16BrLC in march column skirting a field of beans.

Now deployed in column and halting, having noticed the quality of the beans.

In line ready to defend the beans.

The rump.

Friday, January 23, 2015


Today Richard and I tried out a revised scenario for Marengo.  The main changes where to fighting in BAUs and the use of regimental sized units (or demi-brigades).  All the Austrians are Richard's, all the French mine.

Lannes leading his corps.  Unfortunately it got off to a tardy start.  As things turned out may be it would have been better to wait.

Victor deployed around Marengo with Murat in reserve.  Depicting the stream, river and roads is a challenge, but they are not a major part of the battle, once it develops.

1000 and the action has commenced.  We weren't sure how to handle the creek and settled on calling it one inch of rough ground with just normal fording penalties.

The Austrian General Hadik is repulsed, but north of Marengo the Austrian Advance Guard breakthrough.

The Austrian grenadiers have pushed forward into the gap created by the Advance Guard.  General Chambarlhac can be seen trying to rally his division.  Victor is rallying the other half of his corps after the Austrians successfully pushed them out of Marengo.

Lannes counterattacks the Austrian grenadiers.

Victor counterattacks Marengo.

After initial success Lannes corps is destroyed by the Austrian cavalry of their left wing.

Victor retook Marengo but his troops evaporated.  Here can be seen General Chambarlhac retiring promptly to the rear.  Murat commands the sole remaining unit.  Napoleon wonders where his army has gone.

1200 and the French army is no more.  They have lost 10 units.  At this stage of the battle the breaking point was 7, going to 10 at 1230.  As the units had dispersed there was no way the French could recover.


It is really important to keep an eye on fatigue and chain of command.  On numerous occasions the Austrians were held up due to these considerations.

The small size units look good,  A number of the French ones were lost due to winners losses, which is rather cruel.  Maybe they should have been pulling back, but that is not easy when you are in line and also when your generals are busy rallying units.
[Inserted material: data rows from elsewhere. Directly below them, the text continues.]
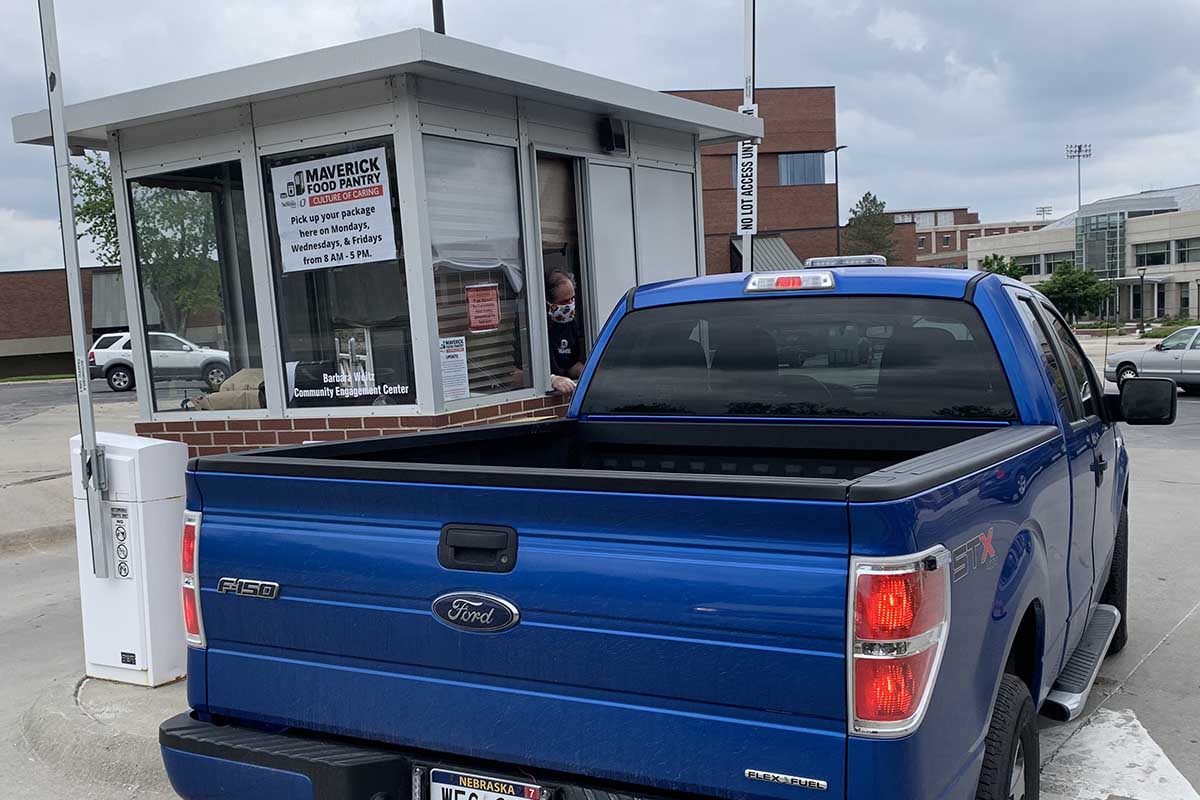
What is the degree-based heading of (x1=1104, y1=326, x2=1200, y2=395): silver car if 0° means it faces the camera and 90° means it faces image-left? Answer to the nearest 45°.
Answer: approximately 90°

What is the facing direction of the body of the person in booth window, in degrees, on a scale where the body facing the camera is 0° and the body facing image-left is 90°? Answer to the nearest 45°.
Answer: approximately 315°

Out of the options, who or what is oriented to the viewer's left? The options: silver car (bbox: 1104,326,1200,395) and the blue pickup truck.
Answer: the silver car

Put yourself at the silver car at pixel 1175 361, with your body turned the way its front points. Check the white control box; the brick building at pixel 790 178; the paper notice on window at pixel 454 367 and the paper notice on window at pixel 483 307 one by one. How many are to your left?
3

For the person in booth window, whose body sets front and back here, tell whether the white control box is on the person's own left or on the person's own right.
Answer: on the person's own right

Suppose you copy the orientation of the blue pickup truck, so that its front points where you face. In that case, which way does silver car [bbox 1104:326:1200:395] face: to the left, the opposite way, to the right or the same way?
to the left

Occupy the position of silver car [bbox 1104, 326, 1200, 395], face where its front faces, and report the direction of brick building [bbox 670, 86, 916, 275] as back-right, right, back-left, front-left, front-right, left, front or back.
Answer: front-right

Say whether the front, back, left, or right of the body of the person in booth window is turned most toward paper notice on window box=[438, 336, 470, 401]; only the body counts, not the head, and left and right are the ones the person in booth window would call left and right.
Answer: right

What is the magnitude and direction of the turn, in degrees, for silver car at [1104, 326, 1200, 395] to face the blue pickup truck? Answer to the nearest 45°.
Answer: approximately 90° to its left

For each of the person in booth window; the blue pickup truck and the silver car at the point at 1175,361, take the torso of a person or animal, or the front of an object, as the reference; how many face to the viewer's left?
1

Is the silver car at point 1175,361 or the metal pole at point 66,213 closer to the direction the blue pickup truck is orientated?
the silver car

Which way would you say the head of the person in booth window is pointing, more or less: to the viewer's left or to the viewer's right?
to the viewer's right

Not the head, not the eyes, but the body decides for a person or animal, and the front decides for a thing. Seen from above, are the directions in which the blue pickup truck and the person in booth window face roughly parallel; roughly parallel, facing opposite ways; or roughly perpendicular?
roughly perpendicular
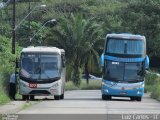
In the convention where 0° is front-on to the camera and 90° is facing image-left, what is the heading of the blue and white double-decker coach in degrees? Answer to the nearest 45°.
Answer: approximately 0°

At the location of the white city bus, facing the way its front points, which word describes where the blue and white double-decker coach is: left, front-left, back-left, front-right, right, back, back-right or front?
left

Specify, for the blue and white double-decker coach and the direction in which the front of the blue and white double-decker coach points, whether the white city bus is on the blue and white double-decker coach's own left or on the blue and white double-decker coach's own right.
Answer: on the blue and white double-decker coach's own right

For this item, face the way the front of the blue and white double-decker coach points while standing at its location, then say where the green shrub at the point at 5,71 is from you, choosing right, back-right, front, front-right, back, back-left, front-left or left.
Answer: right

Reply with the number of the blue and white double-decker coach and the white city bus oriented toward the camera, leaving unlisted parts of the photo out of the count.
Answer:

A lot of damage was done when units took 3 casualties in combat and then a further 4 when they attempted to withdraw.  I don't like playing that way, but we checked the 3rd Edition and it was pretty clear that casualties inflicted in withdraw don't accumulate with those that occurred during combat.  Given the risk I do not see the wisdom in ever voluntarily withdrawing.

However the real cause of the French defeat was some some excellent cavalry work by the Austrians on their left flank.  Coordinated charges (helped by the small units being able to "fit in"), some epic fails by the French to form square compounded by the Austrians retaining control of their cavalry.